### Problem to work on
Rewrite all the lines below as a numbered list, skipping any blank lines and leaving out the pictures.

___ Supplied entries

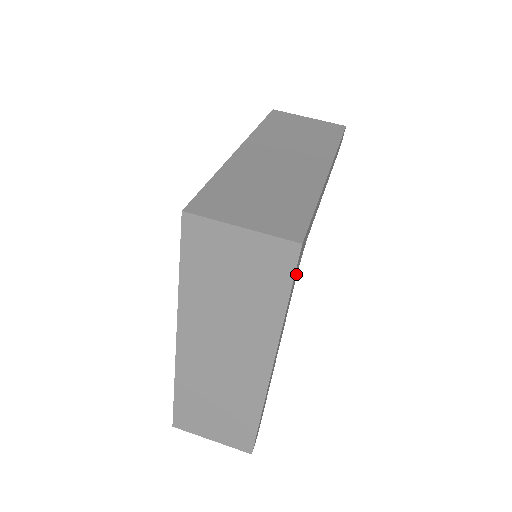
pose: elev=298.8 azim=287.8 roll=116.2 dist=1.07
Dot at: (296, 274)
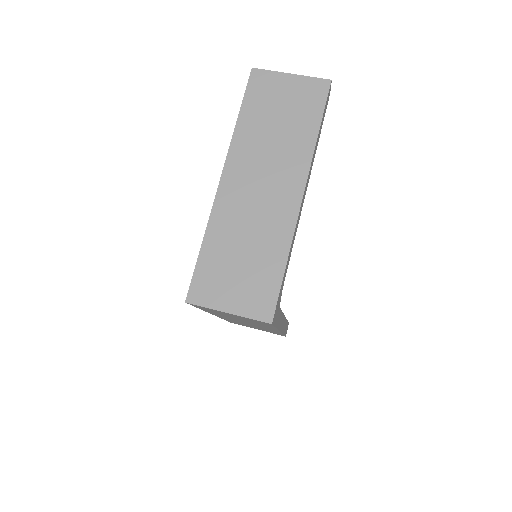
Dot at: (278, 312)
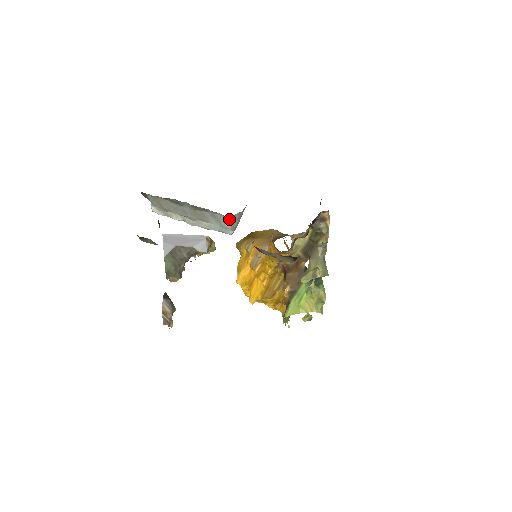
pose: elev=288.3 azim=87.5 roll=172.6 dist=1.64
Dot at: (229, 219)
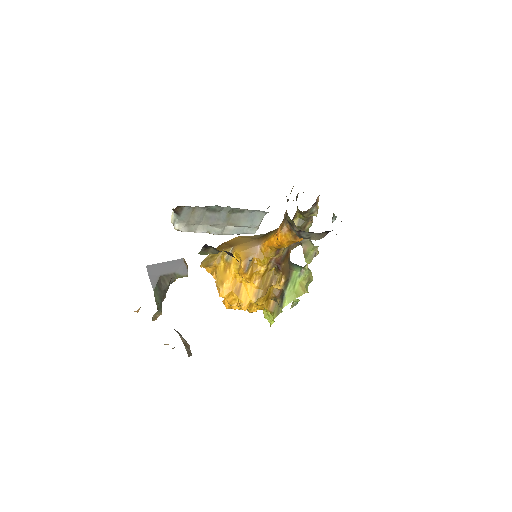
Dot at: (264, 214)
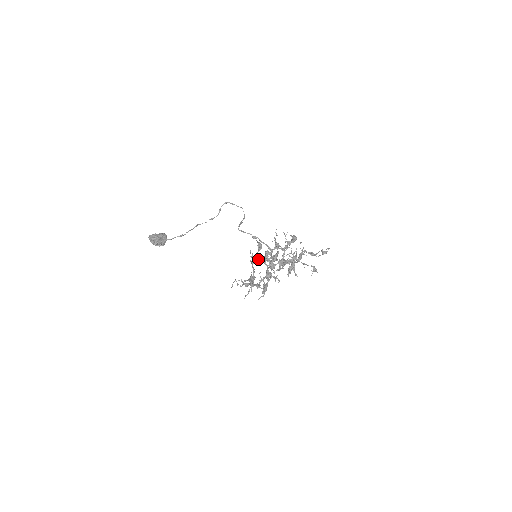
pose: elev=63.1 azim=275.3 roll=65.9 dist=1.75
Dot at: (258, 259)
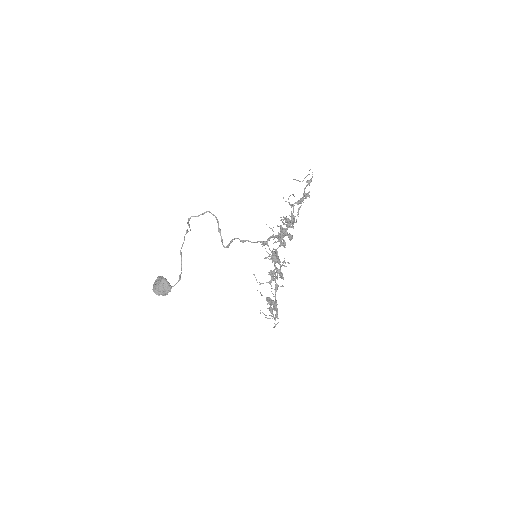
Dot at: occluded
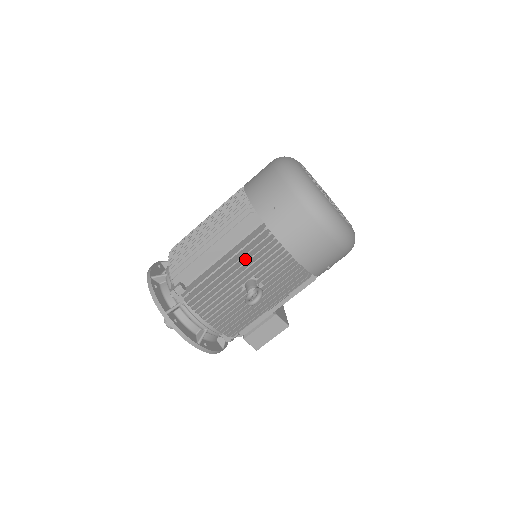
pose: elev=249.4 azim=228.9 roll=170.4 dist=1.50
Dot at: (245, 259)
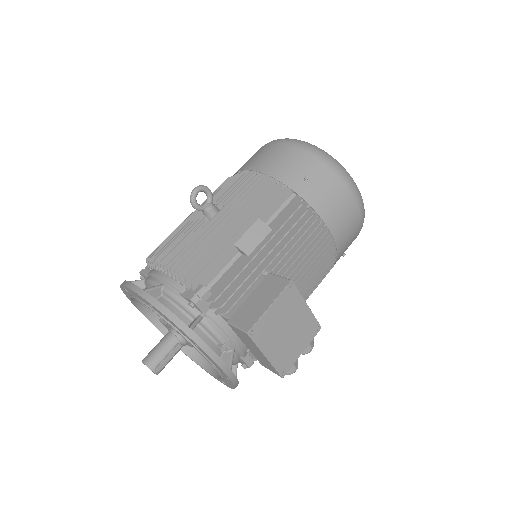
Dot at: occluded
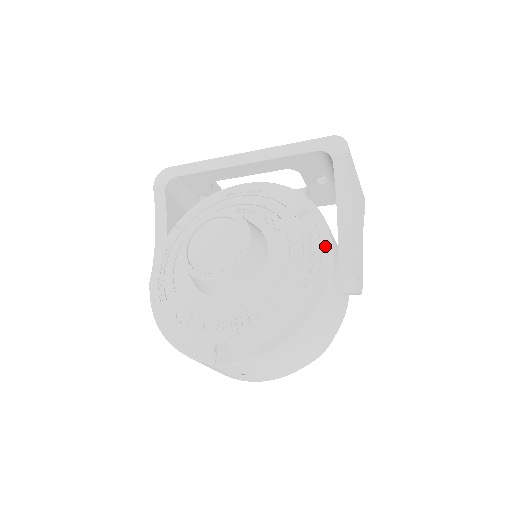
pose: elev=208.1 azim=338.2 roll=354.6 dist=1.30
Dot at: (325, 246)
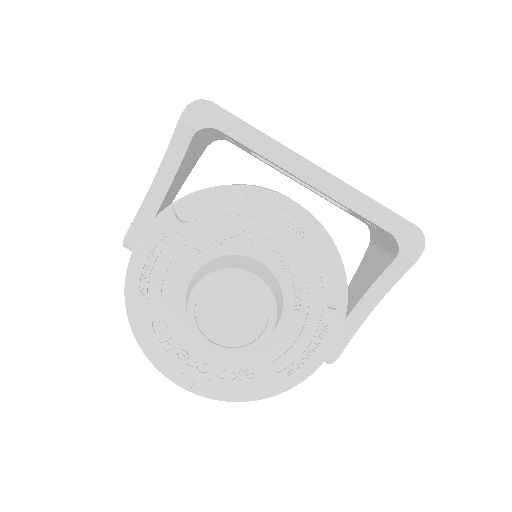
Dot at: (330, 340)
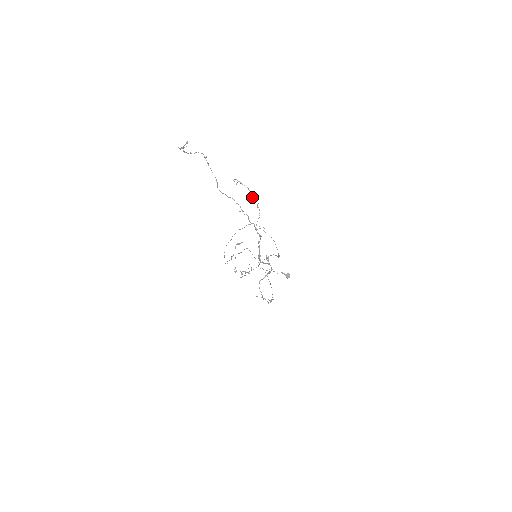
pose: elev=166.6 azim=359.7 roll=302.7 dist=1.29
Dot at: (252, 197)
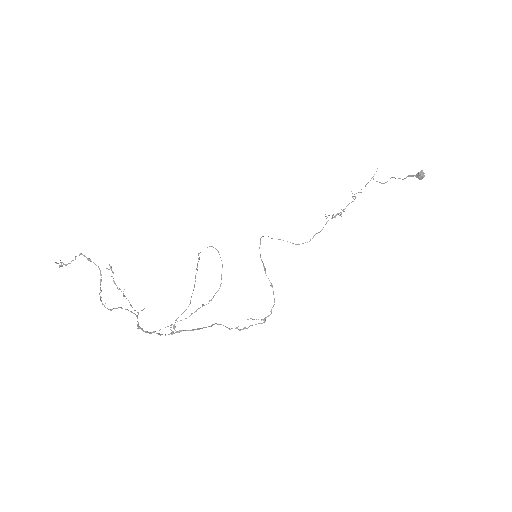
Dot at: occluded
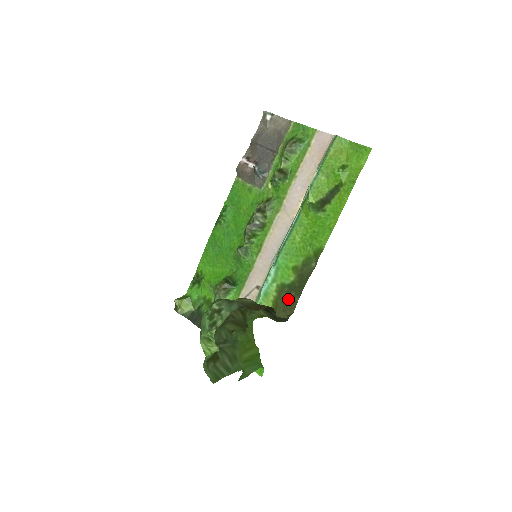
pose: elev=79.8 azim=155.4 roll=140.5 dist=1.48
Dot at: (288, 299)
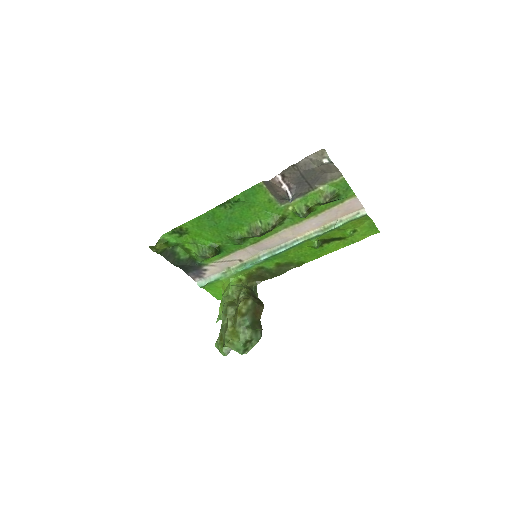
Dot at: (263, 276)
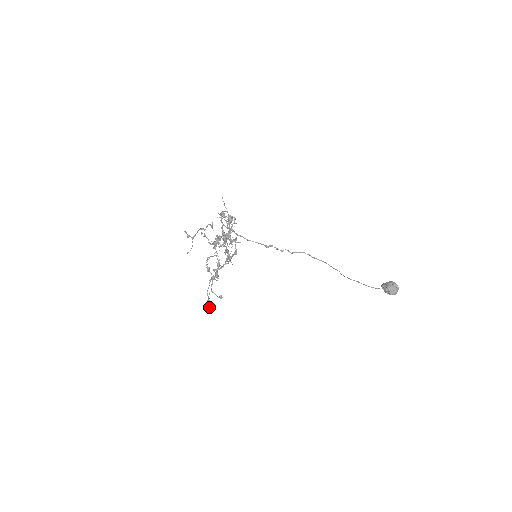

______

### Answer for the task
1. pose: elev=298.8 azim=287.8 roll=116.2 dist=1.07
2. Dot at: (296, 274)
3. Dot at: (278, 312)
4. pose: elev=288.3 azim=87.5 roll=172.6 dist=1.64
5. Dot at: (229, 219)
6. Dot at: (264, 214)
7. pose: elev=63.1 azim=275.3 roll=65.9 dist=1.75
8. Dot at: (258, 259)
9. Dot at: occluded
10. pose: elev=249.4 azim=228.9 roll=170.4 dist=1.50
11. Dot at: (245, 259)
12. Dot at: occluded
13. pose: elev=208.1 azim=338.2 roll=354.6 dist=1.30
14. Dot at: (325, 246)
15. Dot at: (330, 340)
16. pose: elev=166.6 azim=359.7 roll=302.7 dist=1.29
17. Dot at: (252, 197)
18. Dot at: occluded
19. pose: elev=79.8 azim=155.4 roll=140.5 dist=1.48
20. Dot at: (288, 299)
21. Dot at: (263, 276)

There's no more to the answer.